═══ SELECTED EXCERPT ═══

And then the king actually went ahead and did what he promised to do.

The first act of the Jordanians was to hang two terrorists in their custody for whose release ISIS had been bargaining. Then they went on attack. Beginning an air campaign, in the very first days they flew over 5500 sorties and destroyed 56 Islamic state targets. According to air force chief, Gen. Mansour al-Jabour, about 7,000 Islamic State fighters have been killed since the beginning of the coalition airstrikes – with the promise of many more to come.

And as in any war, it was not only militants who died. Just a few days ago we learned that an American female prisoner, Kayla Mueller, held hostage by ISIS, may have been killed by these Jordanian airstrikes.

Yet somehow the world understood and even applauded this reaction to evil. Crime and punishment are inextricably linked, and sometimes, tragically, there is collateral damage.

Strange, however, was the fact that two words so popular this past summer were never once heard, not from protesting masses, not from the media, and not from the United Nations. There was no clamor claiming “disproportionate response.”

═══ RECORDED INFORMATION ═══

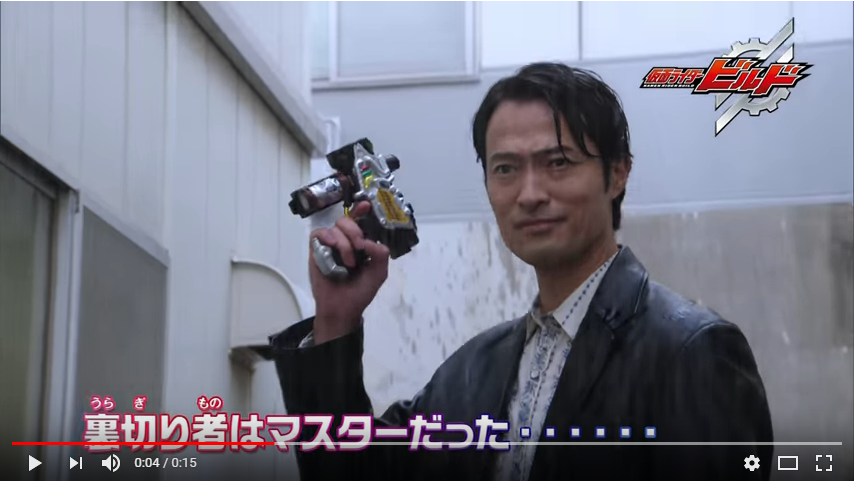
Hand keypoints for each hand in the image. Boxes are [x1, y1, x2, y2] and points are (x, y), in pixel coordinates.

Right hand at [309, 201, 389, 343]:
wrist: (341, 309)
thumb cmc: (360, 292)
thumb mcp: (378, 273)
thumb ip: (381, 255)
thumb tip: (370, 241)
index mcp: (360, 244)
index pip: (361, 222)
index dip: (362, 210)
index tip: (365, 205)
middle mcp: (345, 241)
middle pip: (347, 221)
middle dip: (355, 230)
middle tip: (359, 246)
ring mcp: (330, 245)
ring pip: (335, 228)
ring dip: (344, 243)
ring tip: (348, 263)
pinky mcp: (316, 251)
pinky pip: (318, 234)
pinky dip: (327, 238)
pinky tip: (332, 248)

═══

• **BRIEF 1**
Answer these questions using the excerpt on Jordan's campaign against ISIS.
(a) What was the first act of the Jordanians?
(b) Who is named as the air force chief?
(c) Which American prisoner may have been killed by the Jordanian airstrikes?
• **BRIEF 2**
Write the next part of the excerpt on Jordan's campaign against ISIS, picking up after its final sentence.

• **TASK RESULT 1**
(a) They hanged two terrorists in their custody for whose release ISIS had been bargaining.
(b) Gen. Mansour al-Jabour.
(c) Kayla Mueller.

• **TASK RESULT 2**
When three innocent teenagers in Israel were brutally murdered followed by rockets falling on civilians throughout the country, Israel’s efforts to protect itself from the onslaughts of Hamas never ceased to be condemned with the mantra “disproportionate response.” The media counted bodies daily and if more people died among those committed to annihilating Israel than their intended victims, they claimed that it was the aggressors who were unfairly targeted – and the “disproportionate” cry was heard throughout the streets of Europe.

Warning residents before replying to fired missiles wasn’t enough, the world kept saying. You’ve got to keep count. Even if your enemies come at you from the openings of unexpected tunnels, even if they approach with suicide vests, slaughter innocent children, commit unspeakable crimes, no response must ever be “disproportionate”. “Disproportionate response” was marked the sin of all sins and remains the reason why Israel to this day is unbelievably targeted as guilty of having perpetrated war crimes.

What becomes ever more clear though is that this is a transgression reserved only for the Jewish people.

One Jordanian pilot. 7000 killed in response so far. Yet no one has raised the objection which dominated the world’s reporting of the Israel–Hamas conflict this past summer.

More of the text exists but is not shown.